“Il disobbediente. Don Milani a San Donato”. Con Gabriele Giaffreda
Avamposti Teatro Festival 2023 continua giovedì 7 dicembre al Teatro Goldoni di Firenze con “Il disobbediente – Don Milani a San Donato”, produzione del Teatro delle Donne presentata nel 50esimo della scomparsa del “prete scomodo” e ripresa ora nel centenario della nascita.
Lo spettacolo ripercorre la straordinaria esperienza della scuola popolare che Don Milani fondò a San Donato, alle porte di Calenzano, dove accolse insieme bambini e operai, prima del trasferimento a Barbiana: un pericoloso “straniero” ai suoi superiori e a molti altri.

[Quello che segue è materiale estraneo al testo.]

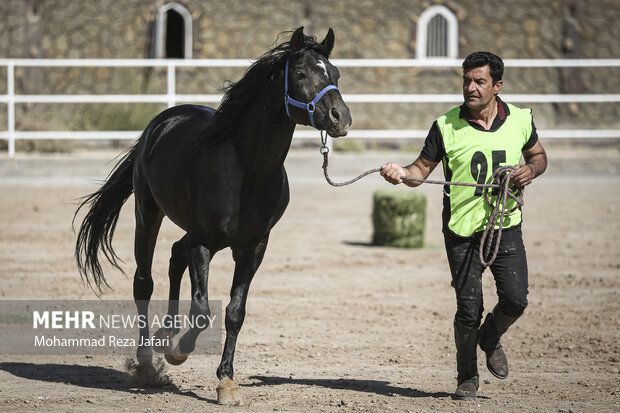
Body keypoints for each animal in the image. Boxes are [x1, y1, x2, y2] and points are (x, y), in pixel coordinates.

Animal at [75, 27, 352, 404]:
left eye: (334, 73)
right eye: (300, 74)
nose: (341, 118)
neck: (246, 170)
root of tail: (161, 123)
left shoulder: (253, 247)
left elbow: (235, 312)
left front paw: (226, 381)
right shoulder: (204, 243)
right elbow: (203, 311)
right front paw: (178, 353)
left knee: (175, 255)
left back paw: (166, 334)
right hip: (149, 213)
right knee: (144, 282)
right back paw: (148, 361)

Scritto e diretto da Eugenio Nocciolini, “Il disobbediente” vede Gabriele Giaffreda nel ruolo di protagonista, completano il cast Alessia Niccoli, Mattia Ricchiuti, Rebecca Palmerini, Marco Salvadori, Giulio Valente e Vanessa Zingoni, tutti allievi di TDD TeatroFormAzione. Più che una ripresa, dunque, un nuovo allestimento, con nuovi, giovani, attori nel ruolo degli allievi di Don Milani.
È un’anonima giornata di ottobre, anno 1947. Piove a dirotto. Poche persone sono lì ad accogliere il nuovo cappellano. Un cappellano che in poco più di sette anni cambierà parecchie cose, incluso se stesso.
Figura di rottura, eppure estremamente rigido. Incredibile precursore dei tempi e al contempo severo, categorico. Don Lorenzo Milani, erroneamente definito “il cattocomunista”, è ricordato soprattutto per il periodo vissuto a Barbiana.
Eppure il suo trasferimento a Barbiana, avvenne in conseguenza di ciò che stava facendo come Cappellano di San Donato a Calenzano, borgo a metà strada tra Firenze e Prato, composto prevalentemente da famiglie operaie e contadine.
Don Lorenzo è rimasto cappellano a San Donato per sette anni dal 9/10/47 all’8/12/54, durante questi anni di apostolato aveva fatto il prete diversamente (aveva cercato gli ultimi, i più bisognosi, si era schierato con i più deboli, aveva condiviso le loro ragioni, si era opposto allo sfruttamento sul lavoro dei suoi ragazzi, aveva applicato il Vangelo senza alibi né compromessi. In questo suo impegno si era allontanato, forse senza nemmeno accorgersene, dai metodi della Chiesa regnante che vedeva cattolici al potere a livello nazionale e locale, le porte delle fabbriche che si aprivano alle raccomandazioni dei preti. Quella Chiesa che vedeva curare il mondo tradizionale cattolico e non i distanti.
A Calenzano organizza la scuola popolare per i giovani del popolo come mezzo per evangelizzare. La scuola non era il fine ma il mezzo per parlare di Dio e evangelizzare. Per parlare di Dio occorreva che la parola arrivasse, fosse assimilata, incidesse nella mente e nei cuori dei giovani. Era difficile che questo potesse avvenire se la parola non era posseduta, non era capita, non era viva, non era capace di aprire la mente.
Era la scuola il mezzo per dare la parola e raggiungere mete ben più alte.